Health

Bread makers’ body withdraws potassium bromate; CSE welcomes move

A CSE study found 84 per cent of bread samples in Delhi to contain potassium bromate and/or potassium iodate, two food that may have adverse health effects

 
By Karnika Bahuguna
Last Updated: Friday 27 May 2016

Potassium iodate, when used in bread and bakery products, may lead to higher intake of iodine which can potentially affect the functioning of the thyroid gland

Delhi-based non-profit Centre for Science and Environment (CSE) has welcomed the decision by the All India Bread Manufacturers’ Association to voluntarily withdraw the use of potassium bromate and potassium iodate in bread-making.

The move by the bread industry follows a CSE study, released on May 23, which found that 84 per cent of bread samples in Delhi contain residue of potassium bromate and/or potassium iodate, two food additives banned by many countries for their potentially adverse health effects.

“We have heard what the bread-making association has announced. We are happy that they have decided to stop using potassium bromate and potassium iodate within two-three days. This will reduce public health risk from these chemicals,” says Chandra Bhushan, deputy director general, CSE.

The International Agency for Research on Cancer has declared potassium bromate as possibly carcinogenic to humans. Potassium iodate, when used in bread and bakery products, may lead to higher intake of iodine which can potentially affect the functioning of the thyroid gland.

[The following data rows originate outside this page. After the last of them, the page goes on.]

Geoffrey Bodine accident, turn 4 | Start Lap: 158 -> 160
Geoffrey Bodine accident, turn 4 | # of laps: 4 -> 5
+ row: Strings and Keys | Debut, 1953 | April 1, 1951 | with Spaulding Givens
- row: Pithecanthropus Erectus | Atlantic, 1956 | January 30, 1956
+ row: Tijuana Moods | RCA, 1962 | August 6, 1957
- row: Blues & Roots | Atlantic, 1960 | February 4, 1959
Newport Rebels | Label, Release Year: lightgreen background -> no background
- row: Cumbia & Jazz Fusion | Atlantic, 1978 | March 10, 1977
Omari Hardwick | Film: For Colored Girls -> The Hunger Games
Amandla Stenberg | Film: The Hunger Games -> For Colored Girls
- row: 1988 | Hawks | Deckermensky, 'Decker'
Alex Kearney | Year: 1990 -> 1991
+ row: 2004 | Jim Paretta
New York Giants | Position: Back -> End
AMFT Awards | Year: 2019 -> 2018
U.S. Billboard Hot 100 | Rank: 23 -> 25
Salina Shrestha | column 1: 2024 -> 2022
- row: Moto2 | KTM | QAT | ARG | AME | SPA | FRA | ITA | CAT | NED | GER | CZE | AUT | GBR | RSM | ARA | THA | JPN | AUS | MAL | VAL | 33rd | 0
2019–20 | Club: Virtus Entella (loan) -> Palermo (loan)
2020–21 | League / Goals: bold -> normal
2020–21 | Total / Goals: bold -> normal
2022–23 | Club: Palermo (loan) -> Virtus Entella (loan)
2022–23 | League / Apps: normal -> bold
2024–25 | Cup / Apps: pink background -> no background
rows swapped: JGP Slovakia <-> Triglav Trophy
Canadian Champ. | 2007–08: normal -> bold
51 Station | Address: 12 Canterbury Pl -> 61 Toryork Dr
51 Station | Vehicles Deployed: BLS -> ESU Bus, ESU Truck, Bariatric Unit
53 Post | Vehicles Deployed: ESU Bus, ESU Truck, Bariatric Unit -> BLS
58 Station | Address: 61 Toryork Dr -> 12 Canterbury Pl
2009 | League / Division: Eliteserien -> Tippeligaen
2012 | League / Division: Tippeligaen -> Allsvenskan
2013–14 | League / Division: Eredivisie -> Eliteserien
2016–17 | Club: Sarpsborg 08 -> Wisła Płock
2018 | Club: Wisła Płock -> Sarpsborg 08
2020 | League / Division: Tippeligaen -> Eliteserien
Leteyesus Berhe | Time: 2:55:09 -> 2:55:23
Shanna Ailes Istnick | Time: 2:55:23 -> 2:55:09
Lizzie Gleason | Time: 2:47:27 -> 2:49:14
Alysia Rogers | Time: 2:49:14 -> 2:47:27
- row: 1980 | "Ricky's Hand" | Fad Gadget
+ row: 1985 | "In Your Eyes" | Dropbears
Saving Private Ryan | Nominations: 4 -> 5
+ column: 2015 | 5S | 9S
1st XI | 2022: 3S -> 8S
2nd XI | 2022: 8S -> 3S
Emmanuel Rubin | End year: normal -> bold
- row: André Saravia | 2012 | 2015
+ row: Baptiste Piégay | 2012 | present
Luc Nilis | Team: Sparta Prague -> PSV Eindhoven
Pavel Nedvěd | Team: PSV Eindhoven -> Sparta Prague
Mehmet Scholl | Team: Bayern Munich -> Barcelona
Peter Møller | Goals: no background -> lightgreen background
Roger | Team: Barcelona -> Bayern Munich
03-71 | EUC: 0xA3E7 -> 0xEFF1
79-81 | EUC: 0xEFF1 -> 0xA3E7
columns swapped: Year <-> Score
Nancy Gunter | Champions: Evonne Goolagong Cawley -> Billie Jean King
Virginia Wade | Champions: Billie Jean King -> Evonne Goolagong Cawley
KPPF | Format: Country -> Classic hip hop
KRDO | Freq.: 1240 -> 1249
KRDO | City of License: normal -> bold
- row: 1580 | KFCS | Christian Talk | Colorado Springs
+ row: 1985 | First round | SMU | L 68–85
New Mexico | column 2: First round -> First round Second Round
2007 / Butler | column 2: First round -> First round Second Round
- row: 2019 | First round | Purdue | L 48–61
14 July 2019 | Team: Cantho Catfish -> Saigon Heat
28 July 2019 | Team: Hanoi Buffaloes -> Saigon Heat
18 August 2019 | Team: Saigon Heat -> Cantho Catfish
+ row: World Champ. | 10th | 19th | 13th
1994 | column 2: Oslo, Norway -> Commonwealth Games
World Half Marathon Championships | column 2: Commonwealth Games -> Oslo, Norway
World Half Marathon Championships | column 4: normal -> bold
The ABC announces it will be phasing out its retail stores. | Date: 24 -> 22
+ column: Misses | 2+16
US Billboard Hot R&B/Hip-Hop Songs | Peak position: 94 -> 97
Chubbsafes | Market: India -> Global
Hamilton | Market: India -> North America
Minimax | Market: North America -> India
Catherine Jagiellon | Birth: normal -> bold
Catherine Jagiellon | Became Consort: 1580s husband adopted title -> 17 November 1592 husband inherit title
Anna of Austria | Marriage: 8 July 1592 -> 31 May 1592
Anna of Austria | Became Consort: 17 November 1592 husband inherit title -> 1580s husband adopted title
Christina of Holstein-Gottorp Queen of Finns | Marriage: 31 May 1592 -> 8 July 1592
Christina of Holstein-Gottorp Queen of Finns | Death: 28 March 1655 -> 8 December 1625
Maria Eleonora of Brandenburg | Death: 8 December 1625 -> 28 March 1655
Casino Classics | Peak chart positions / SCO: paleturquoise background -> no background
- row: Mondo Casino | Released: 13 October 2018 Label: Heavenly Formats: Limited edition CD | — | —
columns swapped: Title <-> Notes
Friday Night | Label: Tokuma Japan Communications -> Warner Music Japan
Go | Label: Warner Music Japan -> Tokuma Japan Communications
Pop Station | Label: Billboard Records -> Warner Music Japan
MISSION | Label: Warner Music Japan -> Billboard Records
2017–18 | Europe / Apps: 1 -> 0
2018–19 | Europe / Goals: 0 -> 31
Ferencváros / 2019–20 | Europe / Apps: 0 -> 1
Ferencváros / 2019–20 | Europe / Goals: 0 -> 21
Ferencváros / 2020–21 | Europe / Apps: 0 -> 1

The industry body, however, maintained that it was hardly using potassium iodate in bread making. It also said that potassium bromate was a safe and legal additive but since it has become controversial and in deference to the public opinion at large, it voluntarily withdraws the use of these additives.

Following the release of the CSE study, the FSSAI had said on May 24 that it would soon notify the removal of potassium bromate from the list of additives. It also said that it was examining evidence in case of potassium iodate and a decision would be taken soon.

“We welcome the FSSAI’s move to ban potassium bromate. Now that the industry has decided not to use both these chemicals in public interest, we urge the FSSAI to also ban use of potassium iodate in bread-making,” adds Bhushan.